◆ TASK REQUIREMENTS: Please set down only the lines between the line containing "line: (508, 495)" and the end of the records, inclusive, exactly as they stand.
——
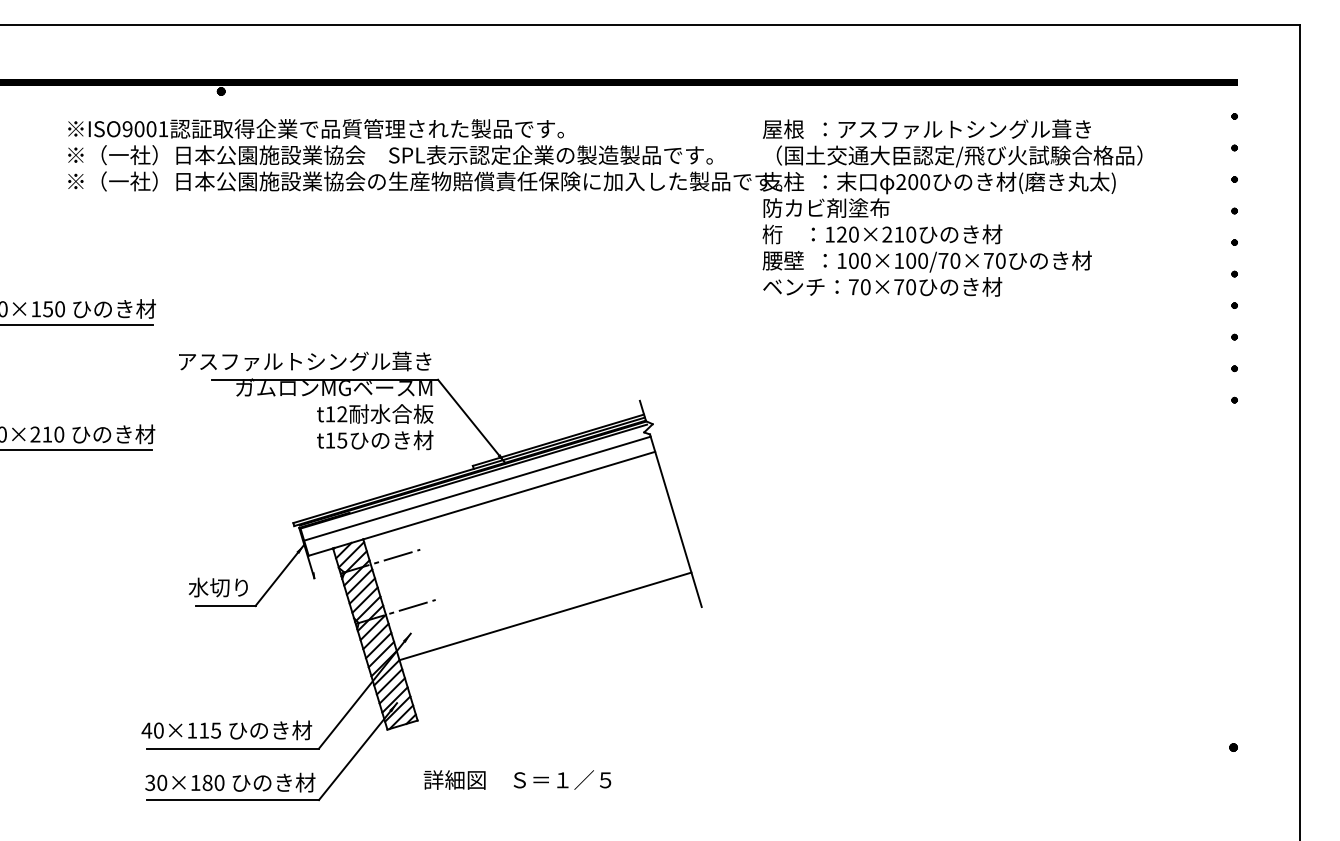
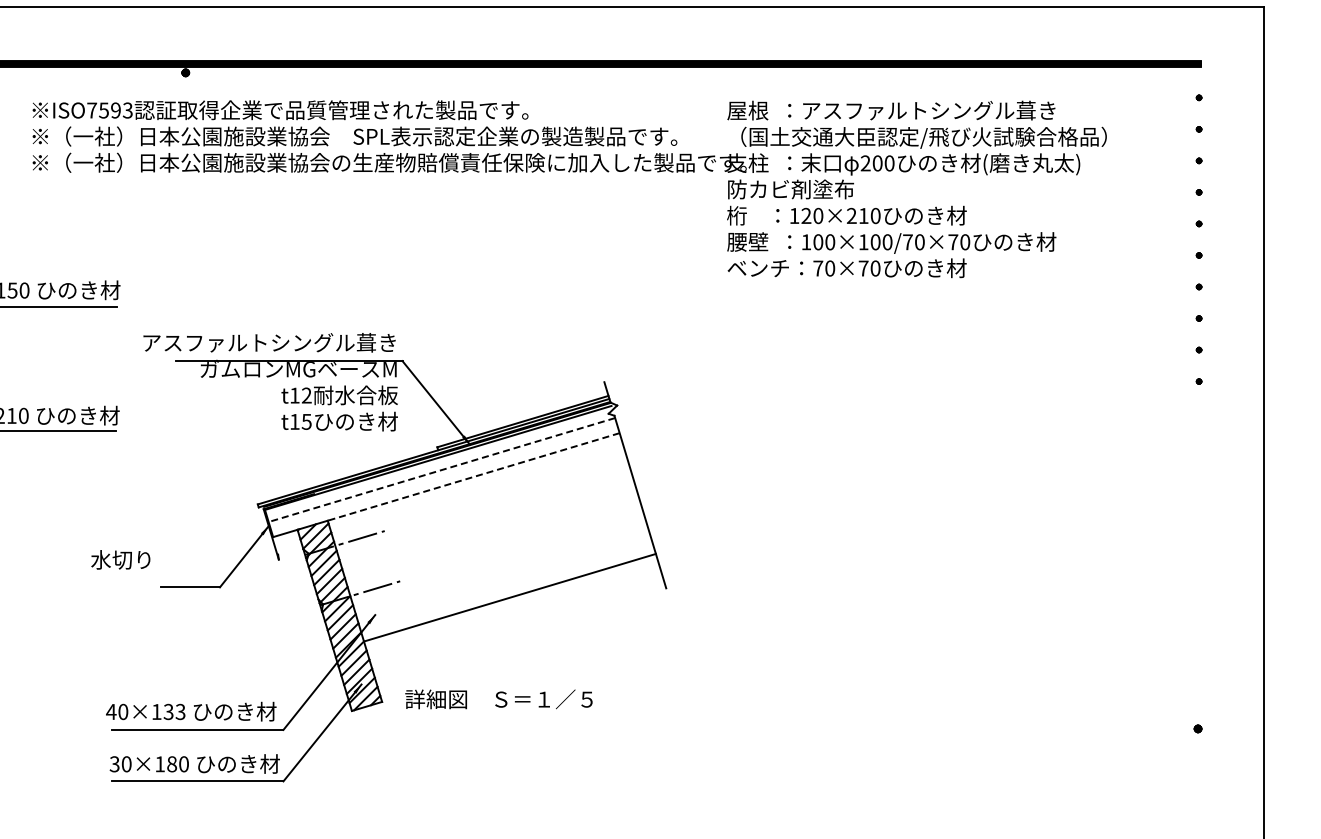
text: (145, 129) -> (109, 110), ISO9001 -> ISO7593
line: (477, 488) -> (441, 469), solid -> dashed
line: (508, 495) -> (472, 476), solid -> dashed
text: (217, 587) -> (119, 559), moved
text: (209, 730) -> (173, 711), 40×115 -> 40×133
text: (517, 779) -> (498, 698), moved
——
◆ EXERCISE RESULT:
line: (508, 495) -> (472, 476), solid -> dashed
text: (217, 587) -> (119, 559), moved
text: (209, 730) -> (173, 711), 40×115 -> 40×133
text: (517, 779) -> (498, 698), moved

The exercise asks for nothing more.